Momenti speciali: "Sicuramente quella in cui abbiamo vinto la nostra prima Coppa Campioni e quella del primo scudetto di Berlusconi. Poi la Coppa Intercontinentale perché con quel successo siamo diventati campioni del mondo. Ma ai tempi nostri non c’era internet: giocavamo in Giappone e lì non c’eravamo accorti dell’importanza della partita, c’era un’atmosfera irreale: mi ricordo le trombette che entravano nella testa... Comunque, credo che il trofeo più importante sia la Coppa Campioni, perché è un percorso più lungo e difficile".
La tentazione Fiorentina durò solo il tempo di una telefonata: "L’estate in cui andò via Sacchi ho avuto una chiacchierata con l’allenatore della Fiorentina Lazzaroni.

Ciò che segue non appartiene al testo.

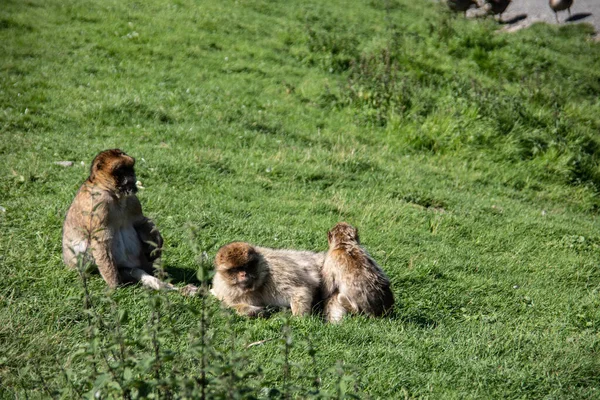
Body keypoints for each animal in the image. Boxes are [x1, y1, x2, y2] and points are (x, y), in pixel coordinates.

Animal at [62, 148, 197, 296]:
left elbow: (140, 222)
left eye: (130, 167)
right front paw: (114, 285)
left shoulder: (132, 200)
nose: (131, 176)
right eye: (121, 170)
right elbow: (100, 240)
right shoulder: (98, 205)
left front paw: (156, 242)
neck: (115, 196)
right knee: (85, 246)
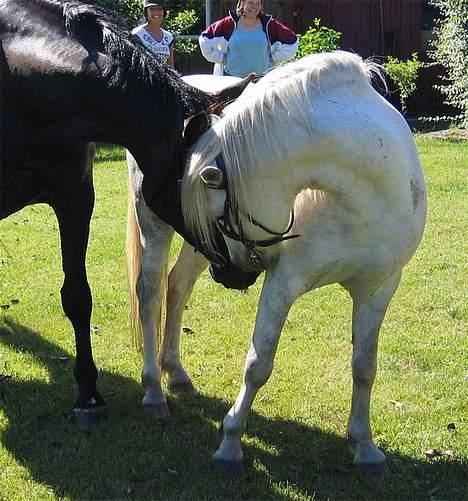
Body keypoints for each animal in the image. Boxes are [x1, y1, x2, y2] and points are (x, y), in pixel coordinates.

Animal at [126, 52, 426, 474]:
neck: (367, 194)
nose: (232, 273)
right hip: (157, 229)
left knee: (177, 287)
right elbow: (258, 364)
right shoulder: (284, 282)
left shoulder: (379, 289)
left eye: (218, 216)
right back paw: (154, 389)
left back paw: (177, 373)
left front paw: (365, 447)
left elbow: (365, 367)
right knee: (150, 293)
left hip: (196, 248)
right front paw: (230, 444)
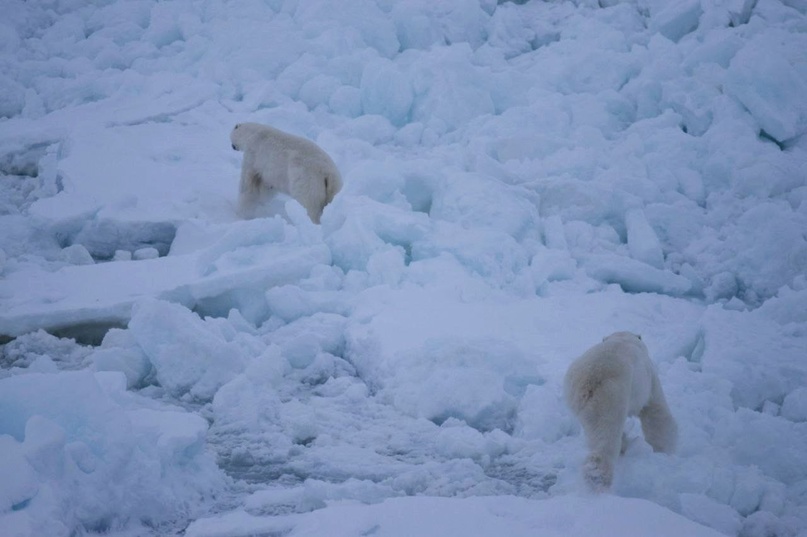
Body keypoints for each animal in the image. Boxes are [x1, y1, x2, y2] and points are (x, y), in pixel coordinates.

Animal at [564, 332, 680, 492]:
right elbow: (656, 413)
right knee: (607, 434)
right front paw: (664, 450)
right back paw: (598, 476)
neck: (623, 338)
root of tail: (590, 380)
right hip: (611, 396)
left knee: (594, 430)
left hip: (577, 397)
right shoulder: (649, 380)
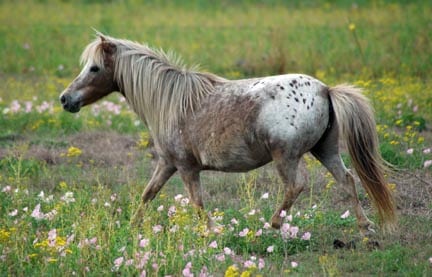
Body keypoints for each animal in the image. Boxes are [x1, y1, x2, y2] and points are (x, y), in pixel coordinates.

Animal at [59, 33, 396, 234]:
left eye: (94, 68)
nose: (65, 99)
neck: (171, 101)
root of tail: (326, 90)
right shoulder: (167, 163)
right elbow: (148, 194)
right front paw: (131, 226)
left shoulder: (185, 167)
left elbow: (197, 203)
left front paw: (212, 232)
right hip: (325, 151)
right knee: (347, 181)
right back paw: (365, 228)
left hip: (285, 156)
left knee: (295, 186)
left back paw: (272, 224)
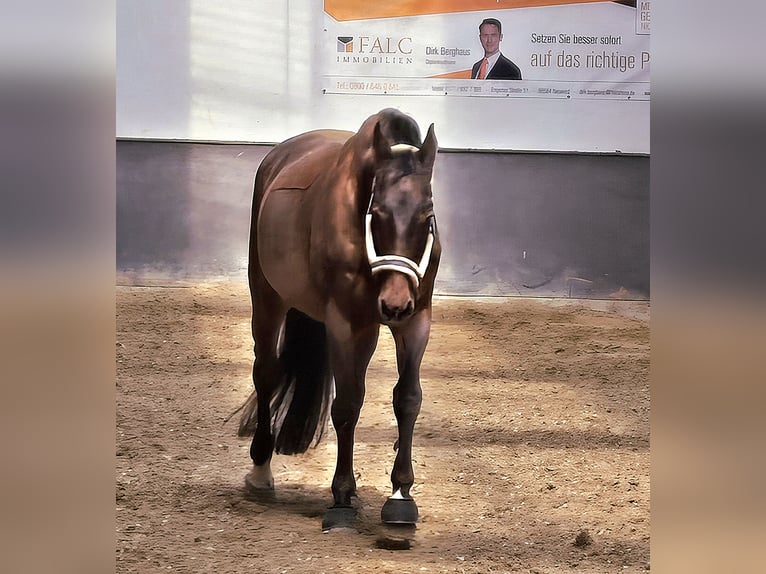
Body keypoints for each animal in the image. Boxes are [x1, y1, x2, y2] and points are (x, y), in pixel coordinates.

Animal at [237, 108, 440, 531]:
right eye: (377, 213)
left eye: (427, 215)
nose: (394, 304)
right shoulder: (348, 323)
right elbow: (347, 404)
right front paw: (342, 500)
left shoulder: (416, 320)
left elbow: (408, 398)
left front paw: (401, 495)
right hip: (267, 295)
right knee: (266, 372)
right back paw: (261, 470)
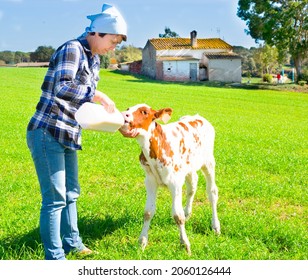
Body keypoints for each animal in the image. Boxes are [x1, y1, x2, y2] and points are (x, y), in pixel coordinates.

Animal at [121, 104, 221, 254]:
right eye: (128, 108)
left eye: (144, 112)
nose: (124, 114)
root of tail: (198, 117)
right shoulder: (150, 181)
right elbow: (148, 212)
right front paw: (142, 242)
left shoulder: (175, 182)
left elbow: (177, 216)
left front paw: (185, 244)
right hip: (189, 167)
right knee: (192, 186)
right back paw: (188, 213)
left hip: (208, 162)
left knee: (212, 192)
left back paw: (215, 226)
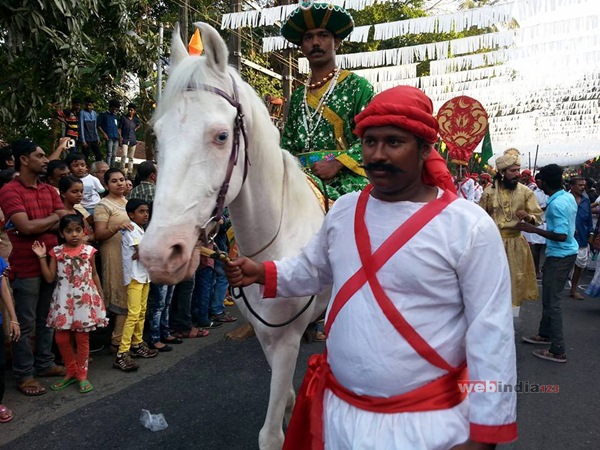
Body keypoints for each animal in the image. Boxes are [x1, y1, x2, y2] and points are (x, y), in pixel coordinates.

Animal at [141, 22, 328, 448]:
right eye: (157, 135)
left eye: (222, 136)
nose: (159, 255)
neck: (273, 245)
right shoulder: (267, 333)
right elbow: (285, 395)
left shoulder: (286, 338)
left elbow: (271, 434)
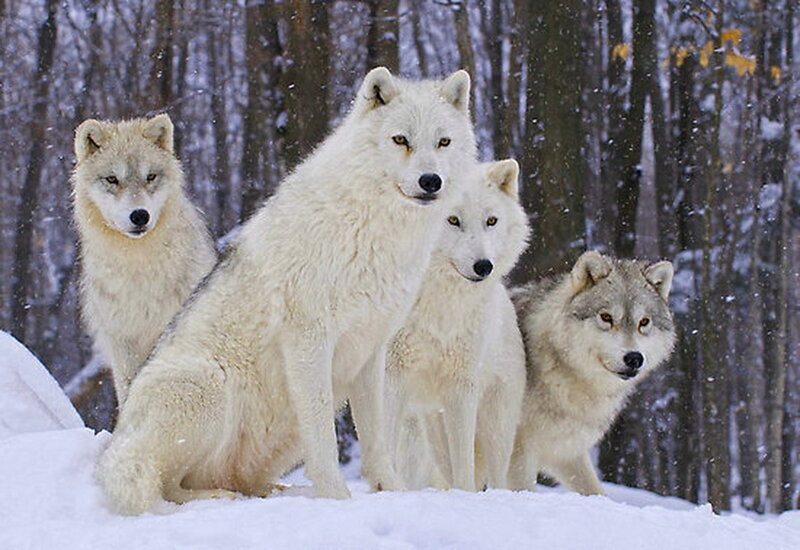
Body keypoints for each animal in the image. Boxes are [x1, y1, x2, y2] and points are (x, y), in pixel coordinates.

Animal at [96, 67, 477, 514]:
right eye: (401, 140)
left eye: (443, 142)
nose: (430, 181)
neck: (372, 228)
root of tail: (116, 443)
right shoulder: (309, 340)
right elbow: (324, 440)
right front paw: (337, 499)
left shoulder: (371, 348)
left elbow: (377, 439)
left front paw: (392, 491)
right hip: (208, 385)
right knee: (165, 483)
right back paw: (218, 497)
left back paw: (271, 491)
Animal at [387, 159, 529, 491]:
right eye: (452, 220)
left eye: (491, 221)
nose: (484, 266)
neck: (438, 303)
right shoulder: (391, 376)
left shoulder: (462, 386)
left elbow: (464, 464)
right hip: (426, 431)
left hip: (494, 426)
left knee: (495, 476)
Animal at [508, 251, 676, 495]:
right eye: (606, 317)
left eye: (644, 322)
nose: (634, 358)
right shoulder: (517, 450)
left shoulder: (566, 452)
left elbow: (595, 491)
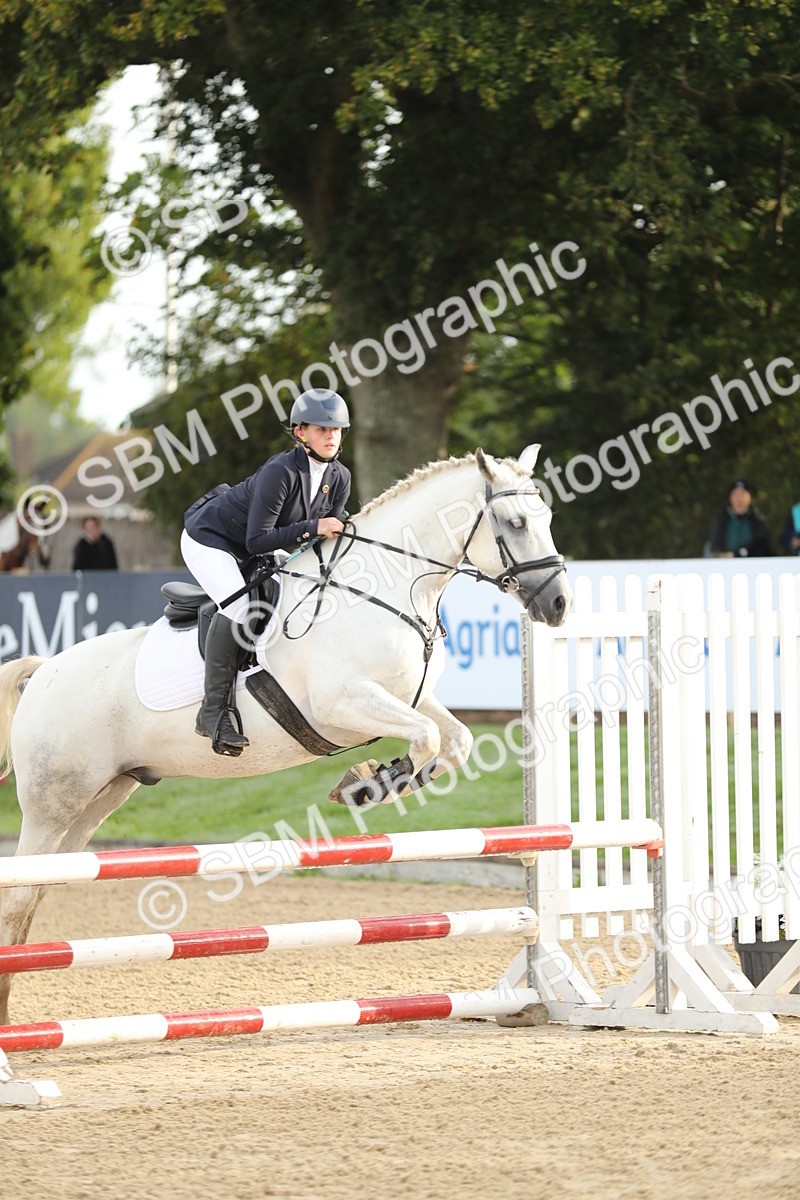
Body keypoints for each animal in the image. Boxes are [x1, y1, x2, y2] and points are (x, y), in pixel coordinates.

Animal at [0, 445, 571, 1021]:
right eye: (515, 523)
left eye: (546, 518)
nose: (559, 605)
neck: (383, 587)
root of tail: (42, 673)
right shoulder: (340, 702)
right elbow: (428, 737)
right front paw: (367, 782)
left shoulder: (407, 695)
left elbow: (452, 740)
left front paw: (372, 780)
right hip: (53, 804)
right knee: (18, 898)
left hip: (101, 797)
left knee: (36, 892)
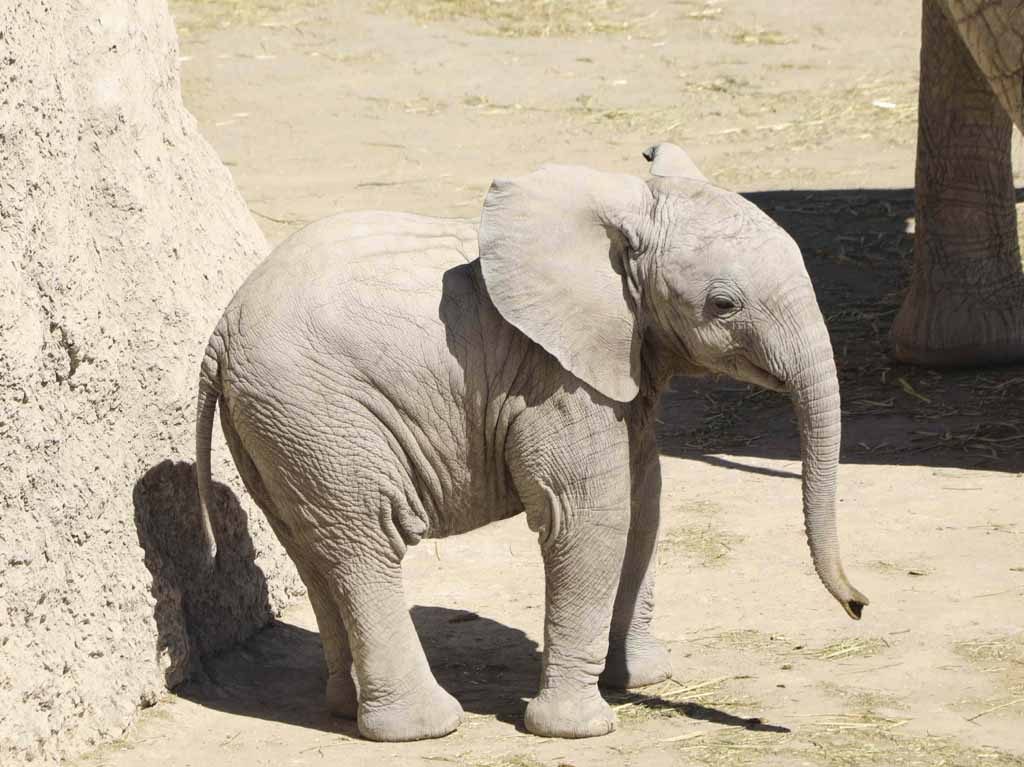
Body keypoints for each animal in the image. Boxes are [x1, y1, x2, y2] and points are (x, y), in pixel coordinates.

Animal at [192, 145, 864, 741]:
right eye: (723, 305)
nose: (858, 606)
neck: (622, 211)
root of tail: (219, 336)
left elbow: (644, 503)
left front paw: (640, 679)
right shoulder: (552, 378)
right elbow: (590, 516)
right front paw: (579, 729)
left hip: (278, 429)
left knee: (314, 551)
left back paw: (343, 708)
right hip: (317, 414)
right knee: (368, 542)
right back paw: (425, 728)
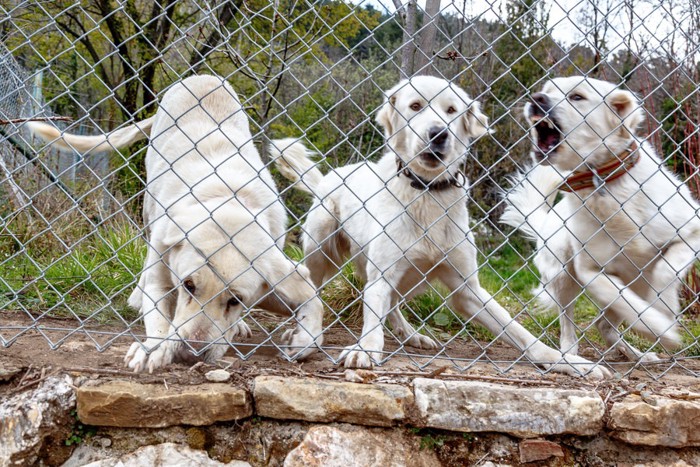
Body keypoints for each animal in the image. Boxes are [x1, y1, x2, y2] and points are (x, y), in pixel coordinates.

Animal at [27, 74, 322, 372]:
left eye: (235, 299)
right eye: (188, 285)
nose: (190, 354)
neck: (229, 199)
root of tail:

Ero rimasto fuori qualche partita e mi sentivo in discussione, ma alla fine non se ne fece nulla: ci fu solo una telefonata. Per me è stato impossibile allontanarmi dal Milan. Oggi a San Siro c’è un box legend dove ogni tanto ci vediamo per seguire le partite del Milan. Anche se non ci sentiamo spesso, siamo rimasti molto legati. Rimpianti? Ce ne sono molti. Ad esempio, la gomitata a Luis Enrique: un episodio che ha segnato la mia storia in Nazionale".